# The problem:
Without any pictures, print exactly the lines that run from the start of the data through the line containing "index dip: (882, 269)".
Segment Start: Material for the task
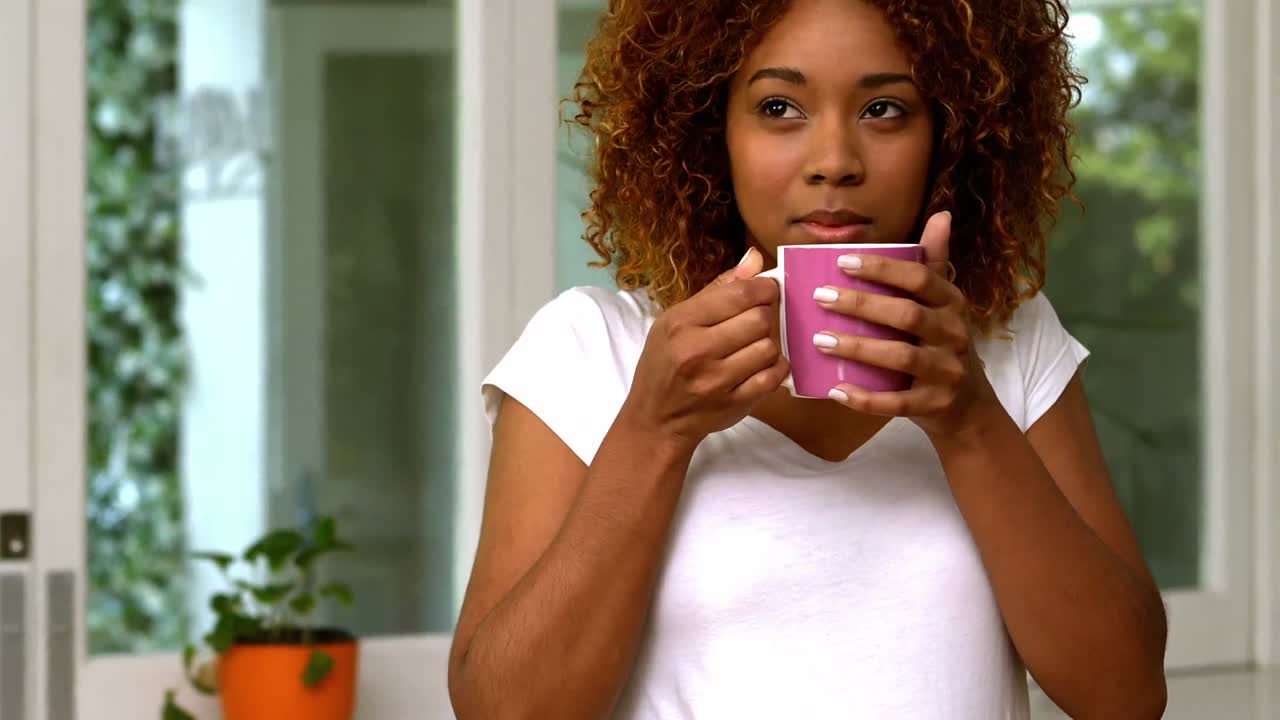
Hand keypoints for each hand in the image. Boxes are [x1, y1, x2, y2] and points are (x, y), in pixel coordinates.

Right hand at [618, 248, 788, 448]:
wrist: (656, 419)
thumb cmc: (665, 364)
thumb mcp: (676, 320)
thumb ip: (718, 289)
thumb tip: (754, 258)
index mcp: (681, 323)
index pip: (740, 294)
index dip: (764, 287)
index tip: (767, 290)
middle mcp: (697, 351)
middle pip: (760, 319)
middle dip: (765, 316)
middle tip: (756, 321)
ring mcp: (717, 381)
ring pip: (769, 347)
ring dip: (768, 343)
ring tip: (754, 345)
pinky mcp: (734, 404)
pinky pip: (773, 376)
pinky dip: (775, 367)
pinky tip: (763, 365)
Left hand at [811, 211, 1002, 437]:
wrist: (967, 404)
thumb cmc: (942, 343)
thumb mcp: (944, 303)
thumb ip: (935, 262)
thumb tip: (942, 215)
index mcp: (952, 303)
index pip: (920, 279)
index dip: (882, 269)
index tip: (841, 262)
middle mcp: (954, 334)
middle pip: (907, 315)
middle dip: (861, 305)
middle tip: (820, 297)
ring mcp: (947, 372)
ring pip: (901, 357)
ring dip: (858, 348)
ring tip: (820, 340)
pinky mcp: (934, 405)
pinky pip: (897, 403)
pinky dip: (865, 398)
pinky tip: (835, 389)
Segment End: Material for the task
# Exercise response:
Hand keypoints for each hand in the image. Boxes are [x1, y1, x2, y2] and points are (x, y), in pixel coordinates.

Right hand at [618, 248, 788, 448]:
wrist: (656, 419)
thumb cmc: (665, 364)
thumb mcp: (676, 320)
thumb ip: (718, 289)
thumb tip: (754, 258)
index mcp: (681, 323)
index pip: (740, 294)
index dip: (764, 287)
index tip: (767, 290)
middle mcp: (697, 351)
middle pip: (760, 319)
middle dip: (765, 316)
middle tip: (756, 321)
ring mcp: (717, 381)
ring pip: (769, 347)
ring dip: (768, 343)
ring tip: (754, 345)
pinky mcp: (734, 404)
pinky pip: (773, 376)
pinky dip: (775, 367)
pinky tip: (763, 365)
Left hand at [811, 211, 1002, 437]:
wrist: (967, 404)
thumb cmc: (942, 343)
thumb mcp: (944, 303)
thumb ip: (935, 262)
thumb tip: (942, 215)
index mcp: (952, 303)
index pip: (920, 279)
index dip: (882, 269)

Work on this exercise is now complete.